SOURCE EXTRACT:
= = = =
Hereinafter, the present invention will be described in more detail by way of examples. Materials, the amount of use, ratios, treatment content, treatment procedures, and the like shown in the following examples can be appropriately changed without departing from the gist of the present invention. Therefore, the range of the present invention should not be interpreted restrictively by the following examples.

[Example 1-1]

As the frame body 20, an acrylic frame body having a size of the opening portion 22 of 40 mm□, a frame width of 5 mm, and a frame thickness of 20 mm was manufactured.
A PET film (Lumirror; manufactured by Toray Industries, Inc.) having a thickness of 50 µm was attached to the opening surface of the frame body 20 with a double-sided tape (Scotch manufactured by 3M Co., Ltd.) to manufacture the soundproof unit 14 shown in Fig. 13.
The first natural vibration frequency of the film 24 of the soundproof unit 14 was measured, and was lower than 100 Hz.

As the partition member 12, a plate-shaped member having a thickness of 50 mm and a width of 0.350 m and formed of a material of stainless steel was used.
On the upper end surface of the partition member 12, two soundproof units 14 were disposed in the height direction and seven soundproof units 14 were disposed in the width direction to manufacture the soundproof structure 10 shown in Fig. 13.
The height of the soundproof structure 10 including the soundproof unit 14 was 0.5 m.

[Example 1-2]

A soundproof structure was manufactured in the same manner as in Example 1-1 except that the thickness of the film was set to 125 µm.
The first natural vibration frequency of the film of the soundproof unit was 250 Hz.

[Example 1-3]

A soundproof structure was manufactured in the same manner as in Example 1-1 except that the thickness of the film was set to 250 µm.
The first natural vibration frequency of the film of the soundproof unit was 500 Hz.

[Comparative example 1-1]

A soundproof structure was manufactured in the same manner as in Example 1-1 except that there was no soundproof unit. That is, a single partition member is referred to as Comparative example 1-1. Therefore, the height of the partition member was 0.5 m.

[Comparative example 1-2]

A soundproof structure was manufactured in the same manner as in Example 1-1 except that there was no film, as in a soundproof structure 106 shown in Fig. 36. The soundproof structure 106 shown in Fig. 36 has a configuration in which the frame bodies 20b are arranged on the upper end surface of the partition member 12.

[Comparative example 1-3]

A soundproof structure was manufactured in the same manner as in Example 1-1 except that a soundproof unit 110, in which the opening portion of the frame body 20 is small and the first natural vibration frequency of the film 24 is outside the audible range, is used, as in a soundproof structure 108 shown in Fig. 37. Specifically, the size of the opening portion of the frame body 20 is 2 mm and the frame width is 1 mm. On the upper end surface of the partition member 12, 40 soundproof units 110 are disposed in the height direction and 140 soundproof units 110 are disposed in the width direction. The first natural vibration frequency of the film 24 of the soundproof unit 110 was over 20000 Hz.
= = = =
YOUR TASK: Continue the excerpt on soundproof structure examples from the point where it stops. You won't need the listing.

Extracted text data from pages:
= = = =
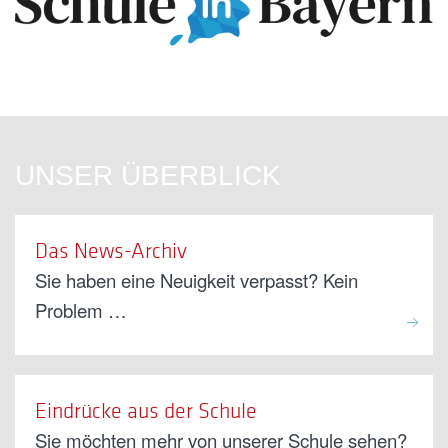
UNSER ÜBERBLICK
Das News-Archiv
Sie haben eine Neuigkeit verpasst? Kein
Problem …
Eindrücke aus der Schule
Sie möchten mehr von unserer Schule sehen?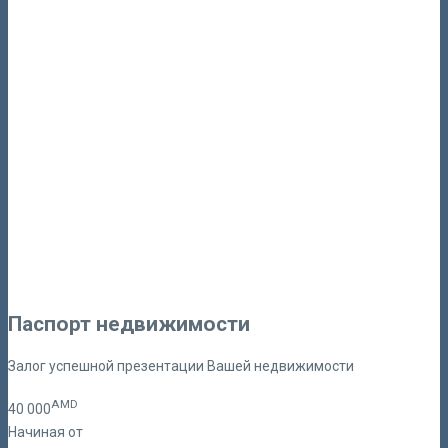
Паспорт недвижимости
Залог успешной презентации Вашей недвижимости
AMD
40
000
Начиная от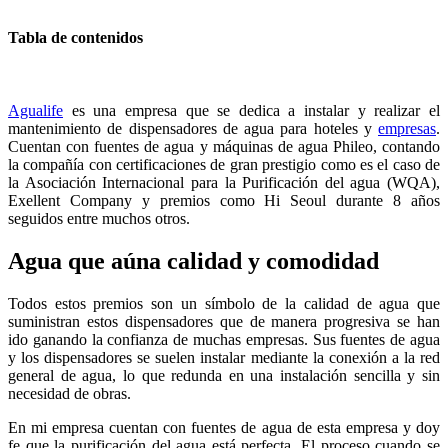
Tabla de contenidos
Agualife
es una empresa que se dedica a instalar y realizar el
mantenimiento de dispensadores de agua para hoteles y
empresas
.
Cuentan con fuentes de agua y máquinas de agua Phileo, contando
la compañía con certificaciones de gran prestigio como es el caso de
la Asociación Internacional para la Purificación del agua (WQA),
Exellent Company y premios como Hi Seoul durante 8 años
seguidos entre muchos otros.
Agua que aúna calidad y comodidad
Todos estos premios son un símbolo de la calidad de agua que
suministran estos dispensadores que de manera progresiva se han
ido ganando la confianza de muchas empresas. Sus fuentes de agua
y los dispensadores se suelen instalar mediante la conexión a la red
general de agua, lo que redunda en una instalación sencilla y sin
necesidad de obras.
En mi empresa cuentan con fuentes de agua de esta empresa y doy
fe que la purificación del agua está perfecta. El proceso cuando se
= = = =
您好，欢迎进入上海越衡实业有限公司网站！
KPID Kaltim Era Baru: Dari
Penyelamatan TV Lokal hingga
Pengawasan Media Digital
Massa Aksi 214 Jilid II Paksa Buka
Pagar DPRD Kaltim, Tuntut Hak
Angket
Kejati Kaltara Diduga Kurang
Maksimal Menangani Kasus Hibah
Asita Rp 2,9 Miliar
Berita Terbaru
= = = =
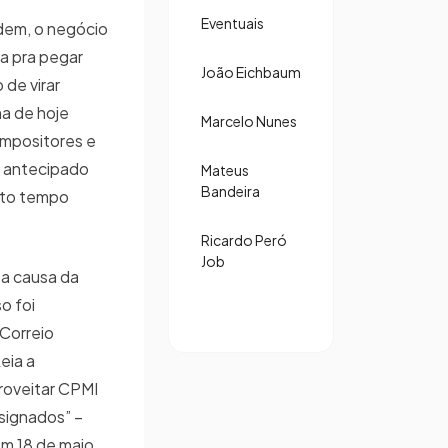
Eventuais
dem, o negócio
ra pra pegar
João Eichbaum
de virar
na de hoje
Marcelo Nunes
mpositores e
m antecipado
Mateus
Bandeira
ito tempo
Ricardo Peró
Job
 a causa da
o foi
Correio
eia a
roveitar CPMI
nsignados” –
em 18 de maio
= = = =
WRITTEN ANSWER:
[Comparative example 1-4]

A soundproof structure was manufactured in the same manner as in Comparative example 1-3 except that the material of the film was stainless steel and the thickness was 1000 µm.
The film can be regarded as a rigid body and does not vibrate.

[Evaluation]

The soundproofing effect was evaluated by calculating the insertion loss difference in a case where each soundproof structure was used.
Specifically, as shown in Fig. 28, a measurement space surrounded by an acrylic floor F, a wall surface W on which a sound absorbing body formed of urethane was entirely provided, and a ceiling C on which a sound absorbing body formed of urethane was entirely provided was prepared. The height of the measurement space was 1 m, the depth (length in the horizontal direction in the diagram) was 1.5 m, and the width (length in a direction perpendicular to the paper surface) was 0.350 m.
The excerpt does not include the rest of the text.